Tentei fotografar e filmar a cena cativante, cheia de ternura, mas o celular, egocêntrico, só tirava fotos de mim mesmo. Apertei sem sucesso todos os botões para reverter, mas quando minha neta me ensinou como usar aquela geringonça, Jessica Power já estava cantando outra música, aplaudida por Taninha que, no meio da multidão, parecia mãe de miss de tão eufórica. No final, Ana fez o que eu queria, mas não tive coragem: pediu um autógrafo do Rod Power. O Kinto Beatle e o irreverente Djewry, lá onde estão, devem estar exultando.
P.S. 1 “Um dia um gato” é um filme tcheco da década de 1960 que me fez lembrar o Kinto Beatle. O gato usa óculos e pode enxergar as pessoas de acordo com o caráter de cada uma. Só ele vê. O corrupto tem cor cinzenta, o falso é amarelo, o hipócrita é roxo, o criativo apaixonado é vermelho. Rod Power é vermelho e não usa espelho pra se pentear.
P.S. 2 – No mês passado, Rod Power lançou o CD “O Catador de Poemas”, com letras que ele musicou de José Cyrino, um puta poeta amazonense. Vale a pena curtir esse som.

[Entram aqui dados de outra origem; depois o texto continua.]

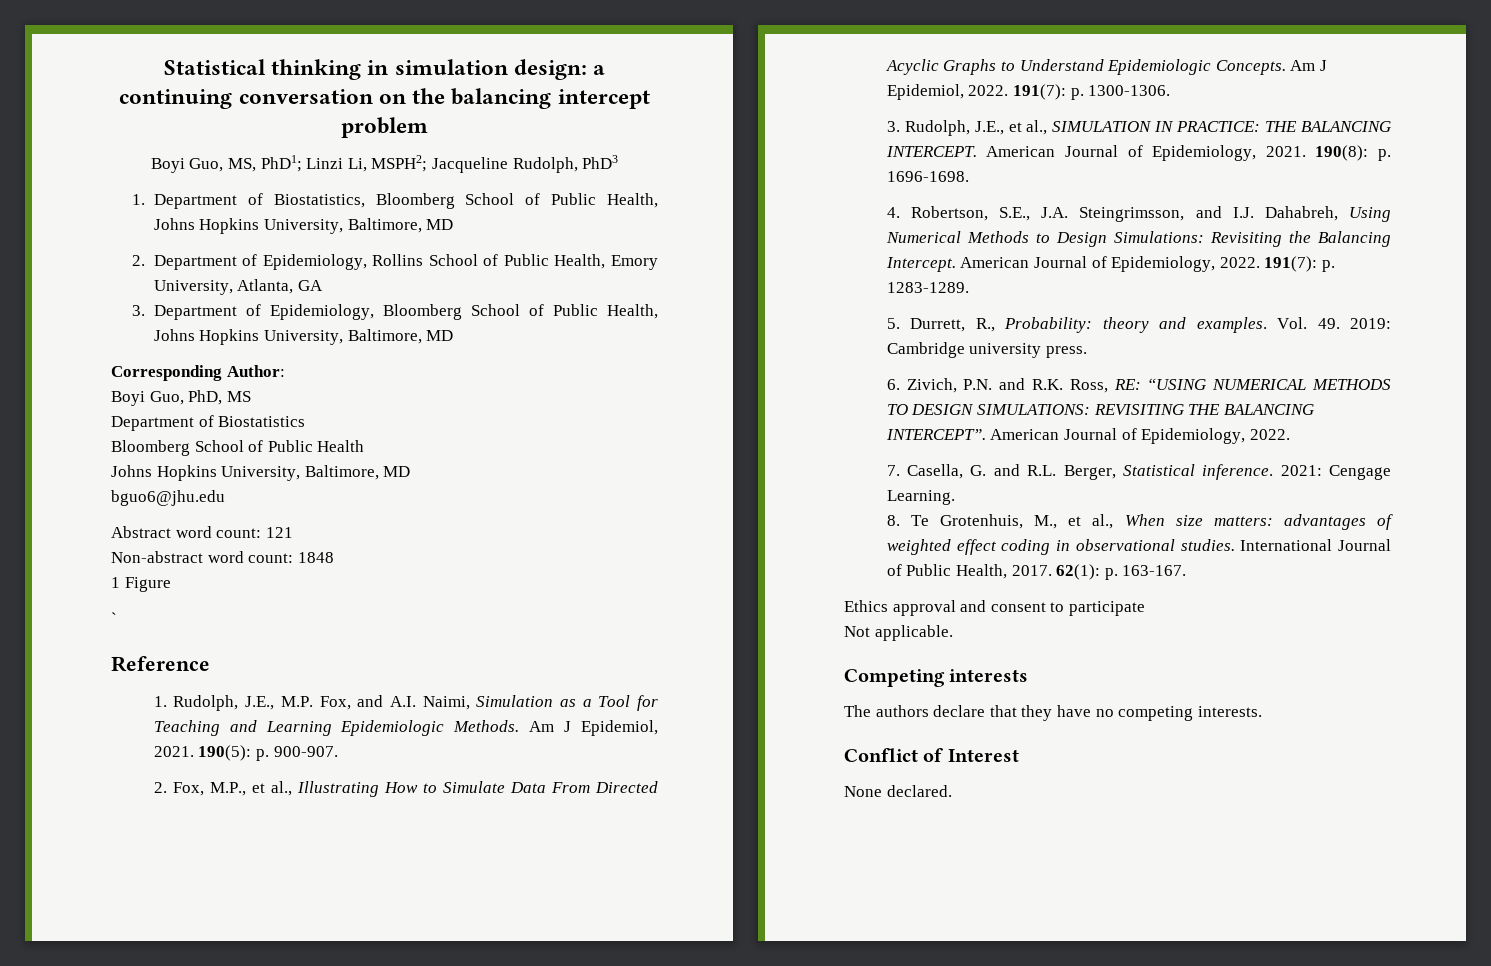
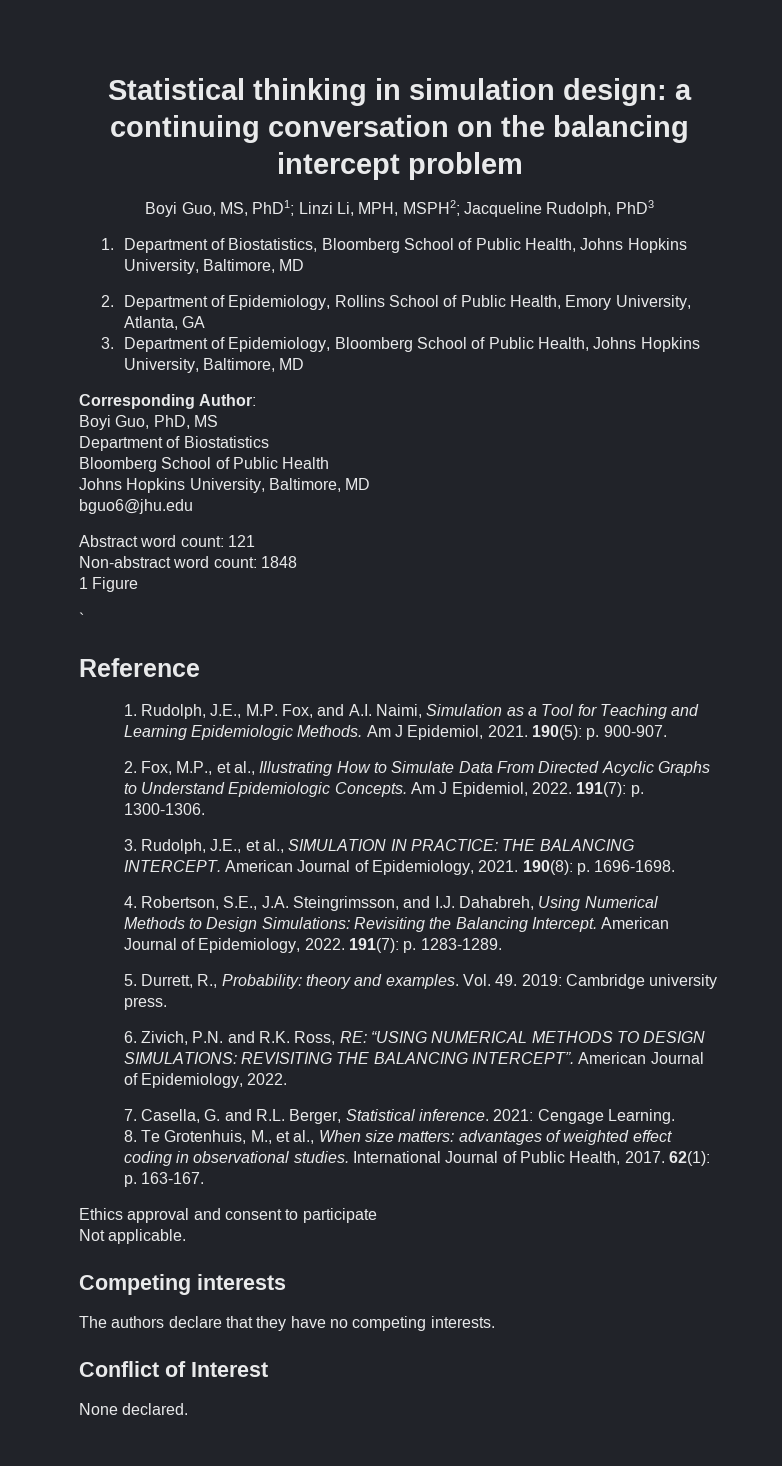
(367, 165) none -> [358,202,399,216] MPH,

P.S. 3 – Quem tocou na Niterói Beatle week: Calangles e Bezzouros (Niterói), Bluebeatles e Gui Lopes (Rio), Sonido Club de Florianópolis (SC) e outros como Camacho Trio, Sonzera Clube, Teachers on the Rocks, Dr. Ones, Casal Beatles e Evandro Halabey, além de um show de feras: Carlos Malta, Fernando Moura, Tim Reynolds, Glauco Velloso, Daniel Almeida e Dany Power.